I hope this explains it better.

I neglected to mention what compiler flags were used.  All of the code was built with CMake in Release mode.  This uses -O3 in most cases.  This was something I should have specified first.  I know there are other flags that could have been used to eek out some other tiny gains but I do not think it was relevant.  I wanted to use the basics and what most people would do by default.  I also configured the machines to only run the testing script and PSRT.  Nothing else (other than the OS).  Networking was disabled as well so nothing could interrupt and consume any resources available.

 

Simple vs. Complex

One commenter pointed out how they didn't like this, saying that they preferred simpler tests benchmarking atomic units. For example, measuring a bubble sort algorithm and only that.  There are already a plethora of tests out there that do just this.  That isn't good enough. In the real world we're writing complex systems that interact.

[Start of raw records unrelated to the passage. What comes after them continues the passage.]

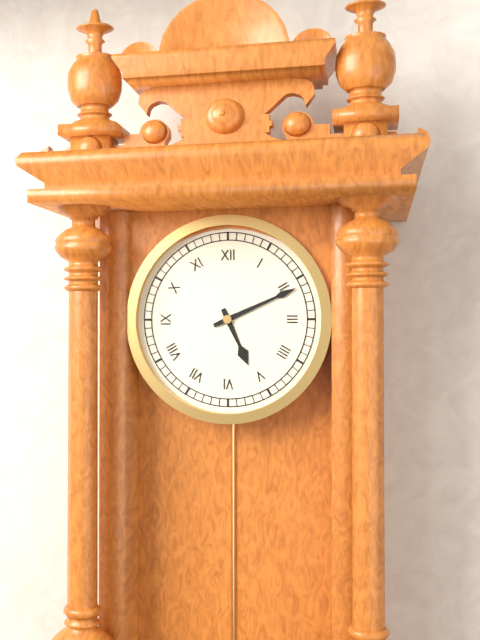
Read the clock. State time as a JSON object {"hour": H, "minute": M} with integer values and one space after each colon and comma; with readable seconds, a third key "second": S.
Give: {"hour": 5, "minute": 11}
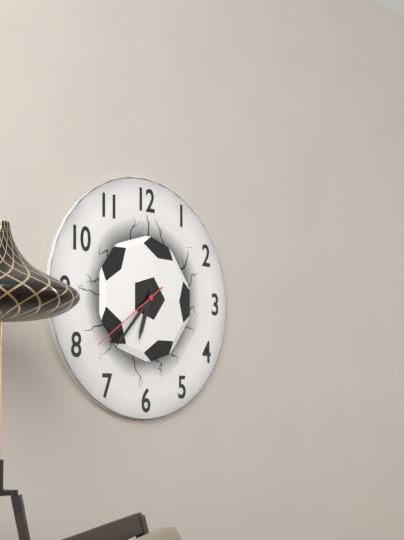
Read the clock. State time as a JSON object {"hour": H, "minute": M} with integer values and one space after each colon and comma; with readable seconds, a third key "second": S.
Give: {"hour": 6, "minute": 37, "second": 39}
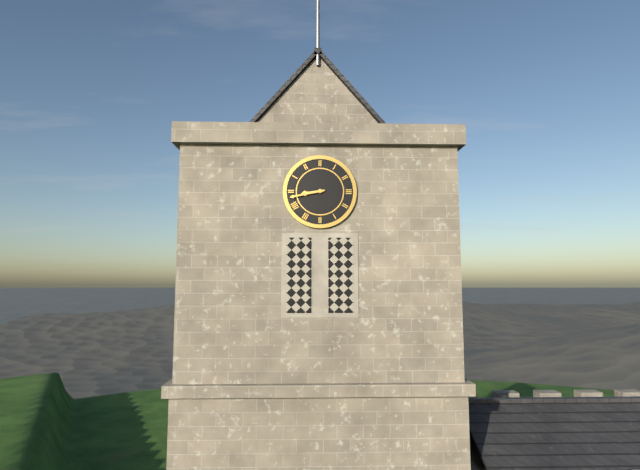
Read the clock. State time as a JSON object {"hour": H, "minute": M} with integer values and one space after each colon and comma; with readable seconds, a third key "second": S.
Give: {"hour": 8, "minute": 43}
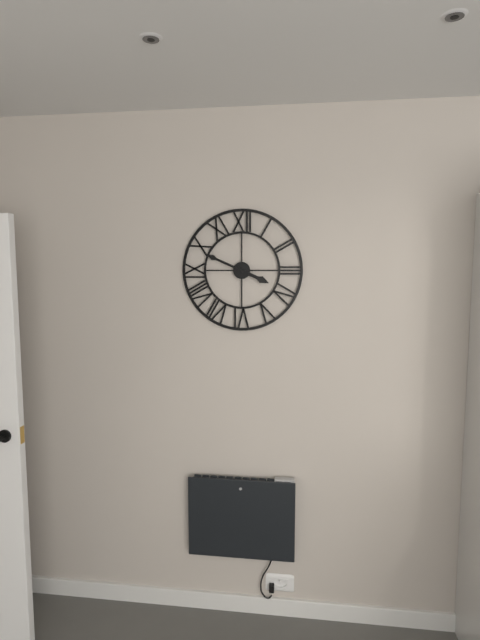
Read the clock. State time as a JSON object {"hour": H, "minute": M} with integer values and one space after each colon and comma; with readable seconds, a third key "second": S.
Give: {"hour": 3, "minute": 49}
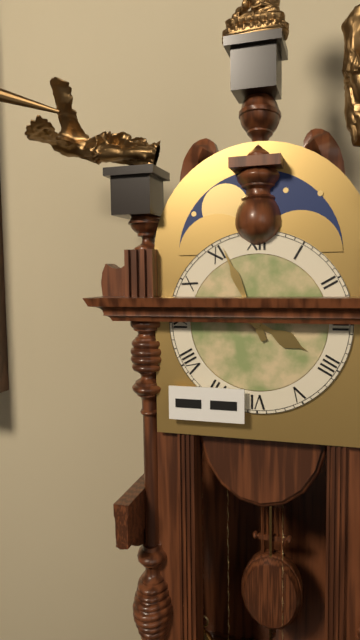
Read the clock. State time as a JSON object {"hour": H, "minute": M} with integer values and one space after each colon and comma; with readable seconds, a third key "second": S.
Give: {"hour": 3, "minute": 56}
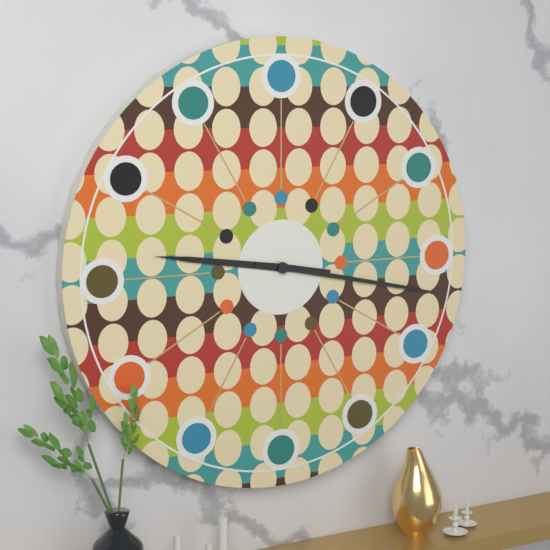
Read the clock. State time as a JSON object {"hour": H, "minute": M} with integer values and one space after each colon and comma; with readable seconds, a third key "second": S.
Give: {"hour": 9, "minute": 17}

Prefer integration tests; verify the whole product works.  Unit testing is good for small components but I only like to do this only when the tiny bits need testing.  E.g. if a single function had a bug and we want to double check it going forward.

 

Other Benchmarks

In all of the comments that I read, I only recall coming across one other benchmark of final; they reported a speedup.  But our methods of testing are completely different.  They were testing atomic components.  Mine was not.

In episode 381 of CppCast it was discussed that there are many practices in the C++ world that are claimed to be more performant without providing any numbers.  To anyone who doesn't think this was an adequate benchmark: Do you have an alternative?  I'm not finding any. If you don't think this was a good benchmark please explain why and tell me what should be done instead.

 

"The author provided no analysis about clang's slowdown"

This is one that I think is a more fair criticism of the article.  In my defense, this is a topic I do not know that much about.  I'm not a compiler engineer, not an expert on the subject of low level performance optimization, nor the inner workings of clang and LLVM.  For earlier development of PSRT, tools like perf, flame graphs, valgrind/cachegrind, Godbolt's Compiler Explorer, etc. were used.  But I do not feel comfortable providing a deep analysis on the issue with clang.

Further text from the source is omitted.